Drei oder sechs Monate Kündigungsfrist bei Eigenbedarf

  • Guten Tag,

    habe heute eine Kündigung mit 3 Monaten Kündigungsfrist wegen Eigenbedarfs zum 31.01.2021 erhalten.

    Kann es sein das es bei mir aber schon 6 Monate Kündigungsfrist sind?


    Eingezogen bin ich am 24.01.2016 (durfte schon früher rein, steht auch im Mietvertrag). Der Mietvertrag hat aber erst am 01.02.2016 begonnen.


    Ich sehe bei der Berechnung zwei Varianten, die zu meinen Gunsten sprechen und eine die zugunsten des Vermieters sprechen würde.
    Aber welche stimmt?


    Variante 1) Berechnung Wohndauer: Vom Einzug (24.01.2016), bis zum Tag an dem ich ausziehen soll (31.01.2021)= 5 Jahre und 7 Tage gewohnt, also 6 Monate Kündigungsfrist.

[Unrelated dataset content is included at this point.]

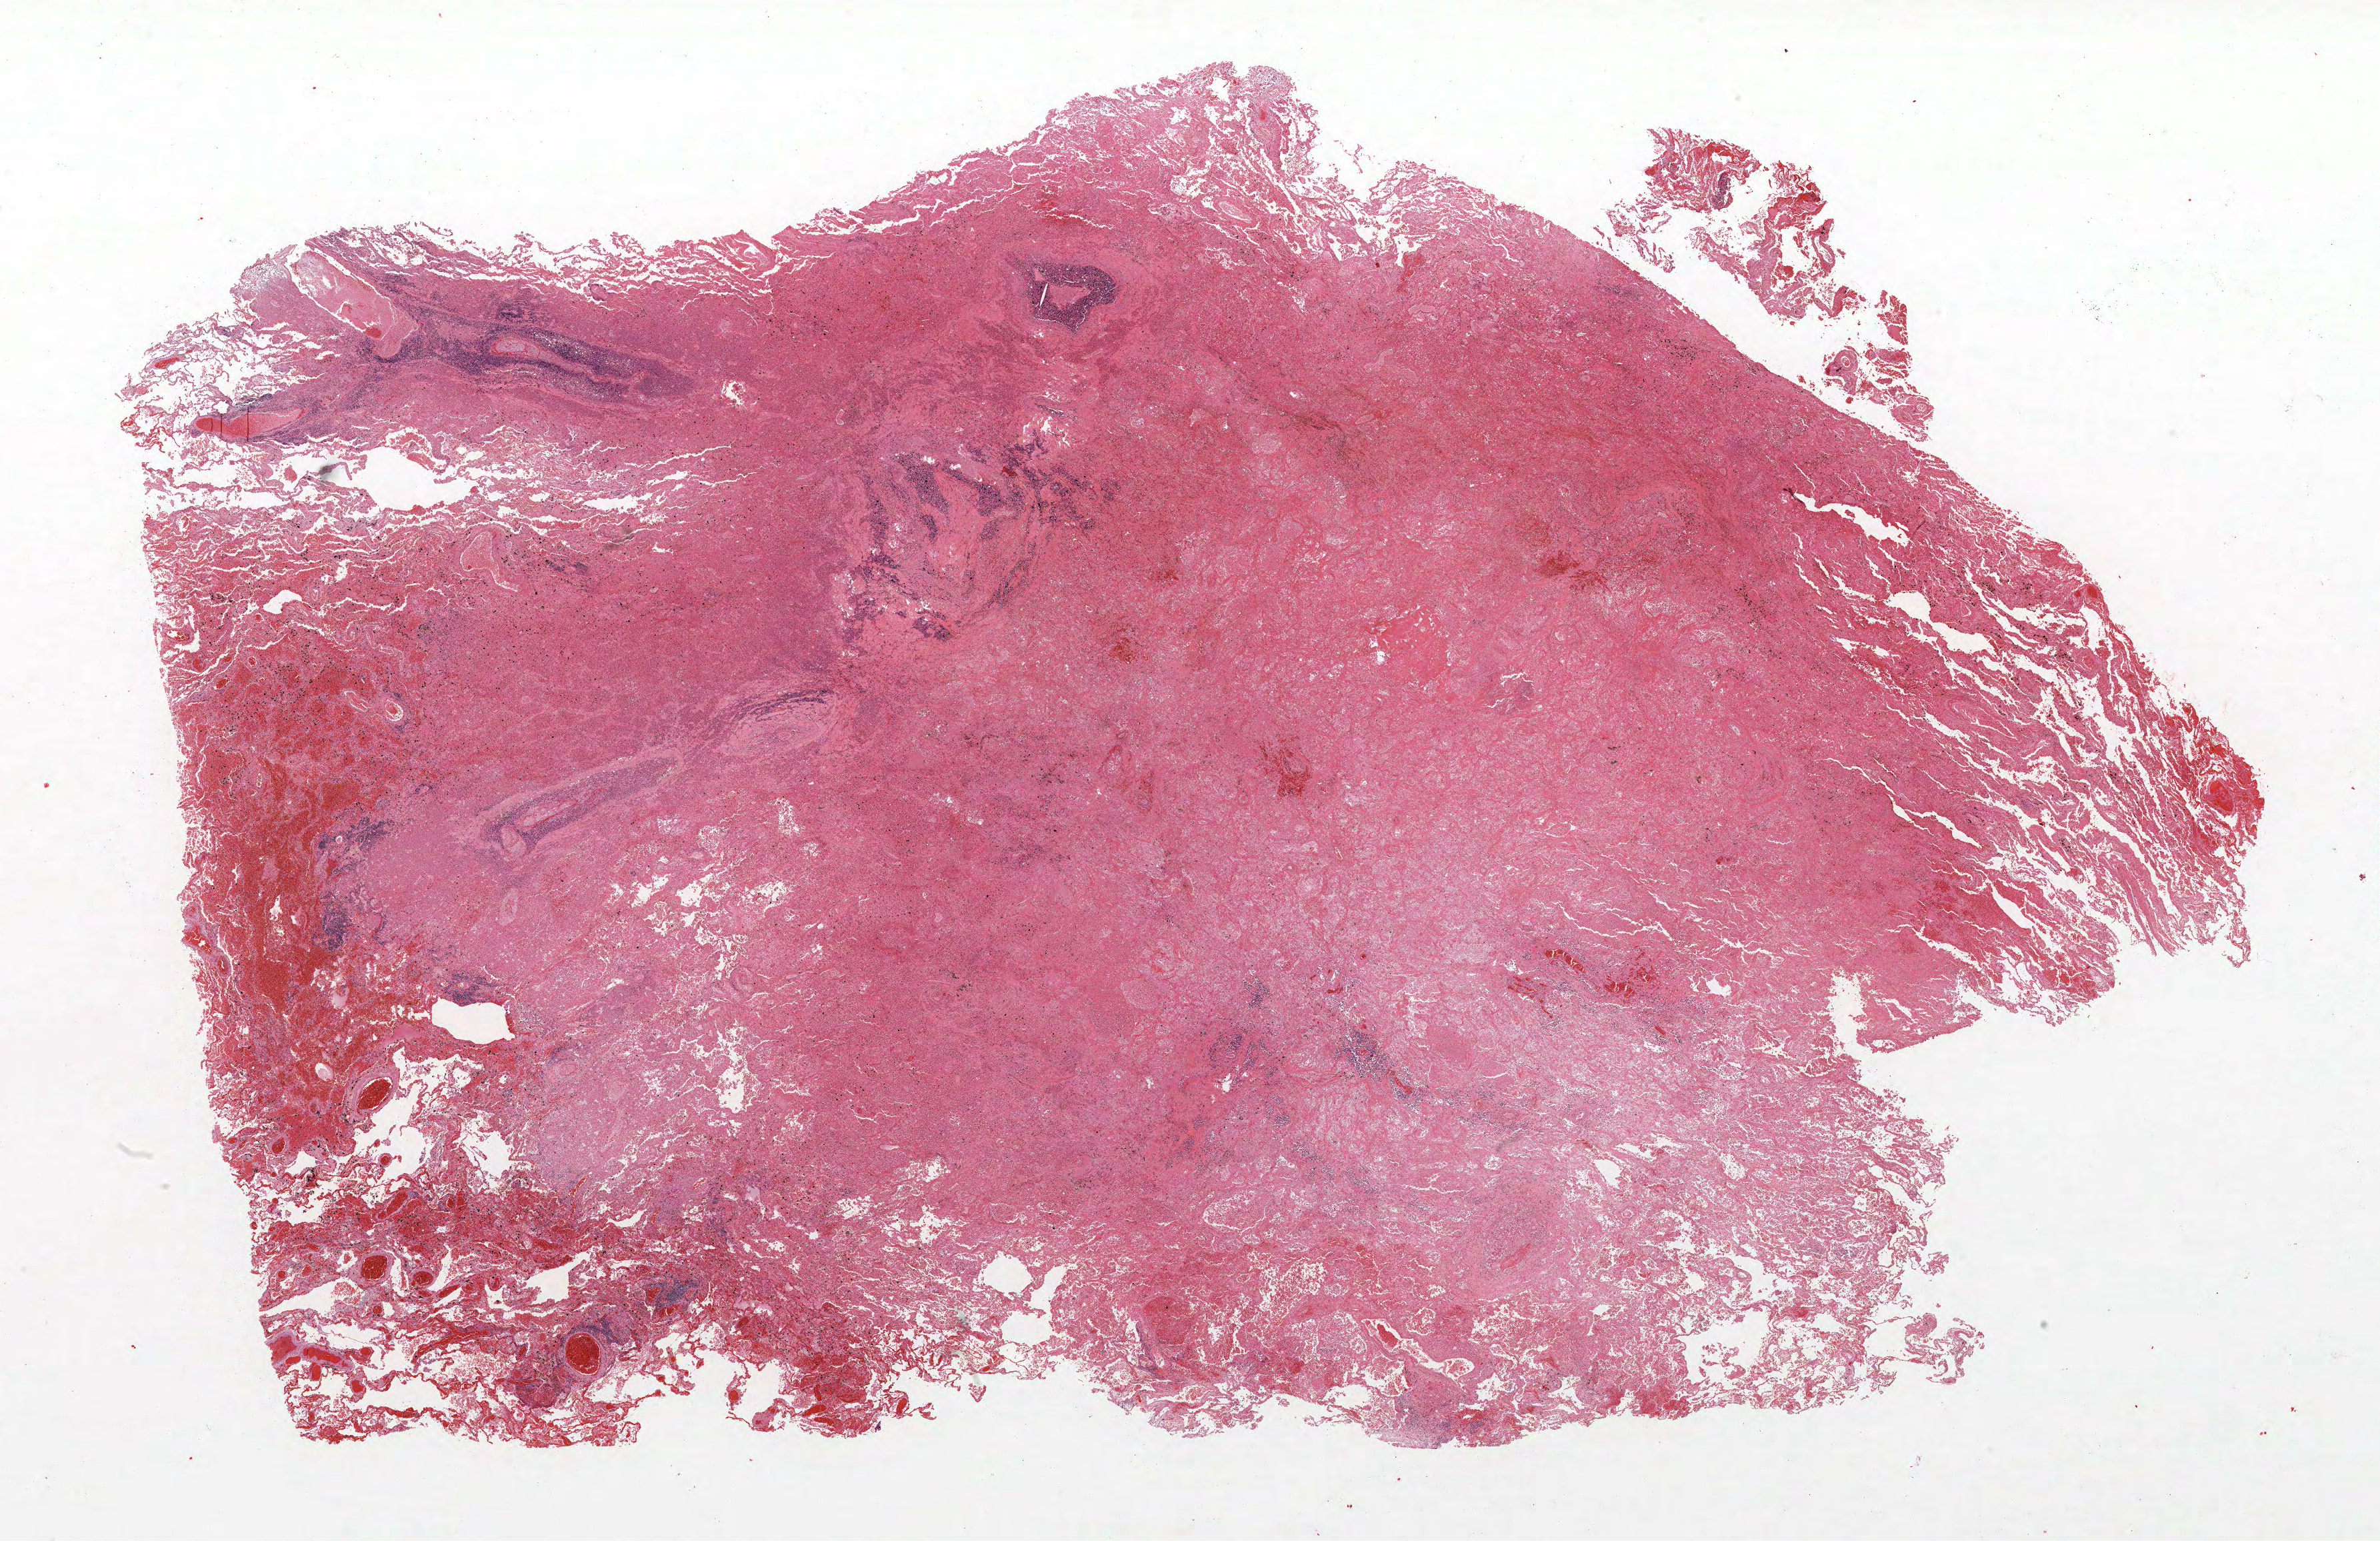
Whole-slide histology image, H&E — shown as a low-resolution overview of the whole scanned area (about 28.6 x 18.5 mm), FFPE section, lung. Male, age 67 at enrolment. Current smoker at enrolment.
Primary tumour location (clinical record): right middle lobe. ICD-O-3 topography: middle lobe of lung (C34.2). Participant's lung-cancer diagnosis: Small cell carcinoma, NOS (ICD-O-3 8041/3). Stage (AJCC 6th edition): IA. Tumour size (pathology): 20 mm.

    Variante 2) Berechnung Wohndauer: Vom Beginn Mietvertrag (01.02.2016), bis zum Tag an dem ich ausziehen soll (31.01.2021)= Genau 5 Jahre gewohnt, also 6 Monate Kündigungsfrist.

    Variante 3) Berechnung Wohndauer: Vom Einzug (24.01.2016) oder Beginn Mietvertrag (01.02.2016) bis Kündigungsdatum (22.10.2020)= Weniger als 5 Jahre, also 3 Monate Kündigungsfrist.

    Kann mir jemand helfen? Bitte?;(
    BGB hab ich schon nachgeschaut, aber da wird ich nicht draus schlau für meinen Fall.


    Liebe Grüße

    Binu

  • Als der Vermieter die Kündigung aussprach hast du noch nicht länger als 5 Jahre gewohnt. Und darauf kommt es an. Wurde das Kündigungsschreiben vom Vermieter oder einem Anwalt erstellt. Wenn es der Vermieter war, dann solltest du die Kündigung unbedingt prüfen lassen, denn sehr viele sind fehlerhaft.

  • Hallo Köbes,
    vielen Dank für die Antwort, die aber nicht so toll für mich ist.

    Es geht echt um das Datum an dem ich die Kündigung erhalten habe?

    Wie kann man das denn aus dem BGB ablesen?

    Da steht doch:

    "Wohnen Mieter länger als fünf Jahre in der Wohnung, verlängert sich diese Frist auf sechs Monate. Sind es mehr als acht Jahre, beträgt die Frist neun Monate."

    Und am Ende habe ich doch 5 Jahre drin gewohnt.

    Schreiben kam von einer Anwältin :(

    Und wenn ich einfach wohnen bleibe und sage ich finde nix vergleichbares?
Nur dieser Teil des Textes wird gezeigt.